**COMPITO A**: Nei record, modifica il tratto da "How about listing" fino a "0.109941, 0.959737, -0.116746]]", estremi inclusi, sostituendo "relative pose" con "camera pose" e lasciando tutto il resto invariato. Riporta soltanto quelle righe.

**BRANO CITATO**:
Il 10 febbraio del 2007, in occasione della ricorrenza del Giorno del Ricordo, nel corso della consegna di onorificenze ai parenti degli infoibati al Quirinale, il presidente Napolitano conferisce la medaglia d’oro al merito civile ai familiari di Vincenzo Serrentino. Questi fu tenente colonnello dell’esercito italiano, dirigente dei Fasci di combattimento di Zara sin dagli albori degli anni Venti, dal 1940 primo Seniore della Milizia Volontaria per la Sicurezza Nazionale, membro del Tribunale Straordinario della Dalmazia (istituito nel 1941 per debellare la Resistenza jugoslava durante l’occupazione militare italiana), prefetto di Zara e capo della provincia durante l’occupazione militare tedesca dal novembre 1943 all’ottobre 1944, quando la città fu liberata. Nel 1946 il suo nome compare nella lista stilata dall’apposita Commissione ministeriale d’inchiesta di civili e militari italiani passibili di accusa presso la giustizia penale militare, coloro nella cui condotta erano “venuti meno ai principi del diritto internazionale di guerra e ai doveri dell’umanità”: con lui, tutti i membri del Tribunale Speciale (tra cui il più celebre Pietro Caruso), che aveva celebrato processi “senza il rispetto delle più elementari norme procedurali”, condannando a morte “anche persone minorenni”. Il suo nome figura nell’elenco CROWCASS (Central Registry of War Criminals and Security Suspects, 1947), compilato dagli Alleati anglo-americani, delle persone ricercate dalla Jugoslavia per crimini di guerra. Catturato a Trieste nel maggio 1945, venne processato dalle autorità jugoslave, riconosciuto come criminale di guerra e fucilato nel maggio del 1947. Nel 1987, il comune di Rosolini (Siracusa), suo paese natale, gli ha dedicato una strada.

**RECORD IN INGRESSO**:

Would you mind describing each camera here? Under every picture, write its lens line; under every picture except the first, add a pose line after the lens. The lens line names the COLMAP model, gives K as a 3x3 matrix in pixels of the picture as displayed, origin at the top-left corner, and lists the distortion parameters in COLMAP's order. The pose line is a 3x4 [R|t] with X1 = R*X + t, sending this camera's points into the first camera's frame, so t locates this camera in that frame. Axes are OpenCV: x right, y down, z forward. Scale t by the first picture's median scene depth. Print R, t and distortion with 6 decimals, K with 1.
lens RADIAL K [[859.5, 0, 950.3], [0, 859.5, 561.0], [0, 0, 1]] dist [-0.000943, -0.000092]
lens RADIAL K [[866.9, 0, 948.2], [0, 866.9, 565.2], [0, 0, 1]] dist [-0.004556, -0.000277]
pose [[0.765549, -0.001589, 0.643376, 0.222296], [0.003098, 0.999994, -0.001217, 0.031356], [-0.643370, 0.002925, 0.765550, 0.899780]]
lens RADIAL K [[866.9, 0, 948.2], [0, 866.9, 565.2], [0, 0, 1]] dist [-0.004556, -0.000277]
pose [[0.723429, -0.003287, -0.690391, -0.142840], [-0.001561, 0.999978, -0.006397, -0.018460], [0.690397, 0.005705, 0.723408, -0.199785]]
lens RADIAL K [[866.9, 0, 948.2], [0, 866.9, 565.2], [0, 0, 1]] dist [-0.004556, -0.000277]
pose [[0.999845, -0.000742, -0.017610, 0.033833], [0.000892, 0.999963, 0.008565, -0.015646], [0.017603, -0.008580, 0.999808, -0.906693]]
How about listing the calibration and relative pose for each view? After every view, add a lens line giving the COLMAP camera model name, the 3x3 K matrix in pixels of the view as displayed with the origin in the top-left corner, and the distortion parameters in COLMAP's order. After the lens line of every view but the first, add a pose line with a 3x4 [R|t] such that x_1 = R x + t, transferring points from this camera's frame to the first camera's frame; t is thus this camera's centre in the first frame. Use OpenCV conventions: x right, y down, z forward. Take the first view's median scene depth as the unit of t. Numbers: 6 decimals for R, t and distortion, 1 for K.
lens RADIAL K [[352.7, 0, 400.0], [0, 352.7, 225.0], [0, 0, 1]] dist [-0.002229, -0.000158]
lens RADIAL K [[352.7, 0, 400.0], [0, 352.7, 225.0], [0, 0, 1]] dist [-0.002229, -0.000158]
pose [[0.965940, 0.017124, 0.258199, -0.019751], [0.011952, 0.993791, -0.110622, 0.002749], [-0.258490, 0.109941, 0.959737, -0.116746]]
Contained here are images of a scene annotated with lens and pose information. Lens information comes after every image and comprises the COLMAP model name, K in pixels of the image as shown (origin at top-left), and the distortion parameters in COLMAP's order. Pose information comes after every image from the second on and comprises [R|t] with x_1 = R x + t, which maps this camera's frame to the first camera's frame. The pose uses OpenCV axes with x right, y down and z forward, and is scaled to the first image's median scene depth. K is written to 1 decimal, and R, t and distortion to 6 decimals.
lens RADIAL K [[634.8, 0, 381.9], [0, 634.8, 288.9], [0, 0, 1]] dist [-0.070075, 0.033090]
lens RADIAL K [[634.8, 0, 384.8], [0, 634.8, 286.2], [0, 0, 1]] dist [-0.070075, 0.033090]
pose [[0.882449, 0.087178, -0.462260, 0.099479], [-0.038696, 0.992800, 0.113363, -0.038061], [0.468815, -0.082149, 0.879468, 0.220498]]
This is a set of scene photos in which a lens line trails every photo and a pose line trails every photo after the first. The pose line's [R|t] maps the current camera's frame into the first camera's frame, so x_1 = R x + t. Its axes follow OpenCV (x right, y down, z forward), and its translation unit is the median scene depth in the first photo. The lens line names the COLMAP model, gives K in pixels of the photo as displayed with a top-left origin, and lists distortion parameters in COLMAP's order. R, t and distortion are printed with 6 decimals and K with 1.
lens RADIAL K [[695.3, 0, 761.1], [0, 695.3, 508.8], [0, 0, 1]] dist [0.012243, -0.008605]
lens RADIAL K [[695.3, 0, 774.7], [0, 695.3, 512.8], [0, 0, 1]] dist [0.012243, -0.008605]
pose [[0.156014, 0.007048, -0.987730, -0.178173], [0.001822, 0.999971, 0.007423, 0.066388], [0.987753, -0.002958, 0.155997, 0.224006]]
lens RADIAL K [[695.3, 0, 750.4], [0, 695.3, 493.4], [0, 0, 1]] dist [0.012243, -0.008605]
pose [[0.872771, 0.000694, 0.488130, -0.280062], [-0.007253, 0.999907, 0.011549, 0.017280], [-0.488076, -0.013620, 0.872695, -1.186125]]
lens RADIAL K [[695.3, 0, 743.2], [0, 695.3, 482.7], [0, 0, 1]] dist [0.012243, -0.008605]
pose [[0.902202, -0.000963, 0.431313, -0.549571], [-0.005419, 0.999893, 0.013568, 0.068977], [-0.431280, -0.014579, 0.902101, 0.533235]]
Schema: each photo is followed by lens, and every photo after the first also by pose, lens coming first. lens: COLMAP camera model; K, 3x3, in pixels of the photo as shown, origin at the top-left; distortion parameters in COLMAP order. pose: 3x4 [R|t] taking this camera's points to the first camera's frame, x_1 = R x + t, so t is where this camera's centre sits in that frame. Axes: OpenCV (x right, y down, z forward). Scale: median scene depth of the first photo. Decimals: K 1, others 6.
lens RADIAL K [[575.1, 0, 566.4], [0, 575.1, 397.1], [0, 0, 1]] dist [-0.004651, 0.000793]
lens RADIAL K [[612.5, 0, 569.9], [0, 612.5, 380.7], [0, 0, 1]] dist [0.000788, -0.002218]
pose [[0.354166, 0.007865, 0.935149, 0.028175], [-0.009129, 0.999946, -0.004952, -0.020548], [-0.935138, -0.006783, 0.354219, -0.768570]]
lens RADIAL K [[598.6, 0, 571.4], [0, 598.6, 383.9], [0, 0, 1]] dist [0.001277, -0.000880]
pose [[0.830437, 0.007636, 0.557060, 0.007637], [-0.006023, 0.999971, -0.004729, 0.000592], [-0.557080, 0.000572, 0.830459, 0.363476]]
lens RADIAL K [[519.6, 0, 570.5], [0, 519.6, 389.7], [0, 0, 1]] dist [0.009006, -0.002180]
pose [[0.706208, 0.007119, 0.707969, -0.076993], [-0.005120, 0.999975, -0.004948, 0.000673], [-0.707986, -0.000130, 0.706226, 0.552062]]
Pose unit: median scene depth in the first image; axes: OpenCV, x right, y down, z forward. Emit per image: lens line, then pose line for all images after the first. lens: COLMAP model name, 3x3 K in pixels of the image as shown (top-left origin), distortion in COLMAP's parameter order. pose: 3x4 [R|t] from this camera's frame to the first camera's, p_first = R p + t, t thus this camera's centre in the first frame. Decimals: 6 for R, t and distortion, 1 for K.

**COMPITO B**: Scrivi il seguito del brano su Vincenzo Serrentino, cominciando dopo la sua ultima frase.

**SPAZIO RISPOSTA A**:
How about listing the calibration and camera pose for each view? After every view, add a lens line giving the COLMAP camera model name, the 3x3 K matrix in pixels of the view as displayed with the origin in the top-left corner, and the distortion parameters in COLMAP's order. After the lens line of every view but the first, add a pose line with a 3x4 [R|t] such that x_1 = R x + t, transferring points from this camera's frame to the first camera's frame; t is thus this camera's centre in the first frame. Use OpenCV conventions: x right, y down, z forward. Take the first view's median scene depth as the unit of t. Numbers: 6 decimals for R, t and distortion, 1 for K.
lens RADIAL K [[352.7, 0, 400.0], [0, 352.7, 225.0], [0, 0, 1]] dist [-0.002229, -0.000158]
lens RADIAL K [[352.7, 0, 400.0], [0, 352.7, 225.0], [0, 0, 1]] dist [-0.002229, -0.000158]
pose [[0.965940, 0.017124, 0.258199, -0.019751], [0.011952, 0.993791, -0.110622, 0.002749], [-0.258490, 0.109941, 0.959737, -0.116746]]

**SPAZIO RISPOSTA B**:
Nel febbraio del 2012, durante il programma televisivo di Rai 1 Porta a Porta, che affronta lo spinoso argomento della vicenda delle foibe, viene mostrata una fotografia che ritrae un plotone di esecuzione nell’atto di fucilare alla schiena cinque uomini allineati: ai telespettatori viene detto che si tratta di partigiani comunisti jugoslavi che sparano a degli italiani. In realtà, come gli studiosi sanno bene (cfr. Wumingfoundation) e come si evince chiaramente dagli elmetti dei soldati del plotone di esecuzione, la foto, scattata il 31 luglio 1942, mostra la fucilazione di cinque partigiani sloveni (di cui sono noti i nomi) a opera di militari italiani durante il periodo dell’occupazione dei territori jugoslavi.
La sera del 10 febbraio 2019 la Rai manda in onda un film di cui è co-produttrice, Rosso d’Istria. La pellicola, tanto inverosimile quanto brutale, è un autentico prodotto propagandistico: diffonde paura e odio attraverso un immaginario razzista e un racconto ben poco attinente alla realtà, raffigurando i partigiani comunisti jugoslavi come bestie assetate di sangue e animate da un sadismo innato che aggrediscono vittime innocenti: degli italiani, fascisti dichiarati. Gli eroi del film sono mostrati in camicia nera, invocano apertamente il Duce e aspettano come manna dal cielo un esercito di “liberazione”, quello nazista, bei giovanottoni che danno l’idea di riportare la pace, laddove gli efferati partigiani slavi avevano scatenato guerra, odi e vendette: con una netta scelta ideologica, lo spettatore è portato a schierarsi con le “vittime” fasciste di un crimine commesso dai comunisti.
Questi tre macroscopici esempi, scelti da una folta schiera di eventi altrettanto gravi, indicano in modo lampante che nel nostro Paese la complessa vicenda delle foibe e delle violenze nei territori del confine orientale è da anni oggetto di una gravissima distorsione fattuale e di un accentuato uso propagandistico della storia, operati a più livelli: storiografico, istituzionale, dell’immaginario collettivo.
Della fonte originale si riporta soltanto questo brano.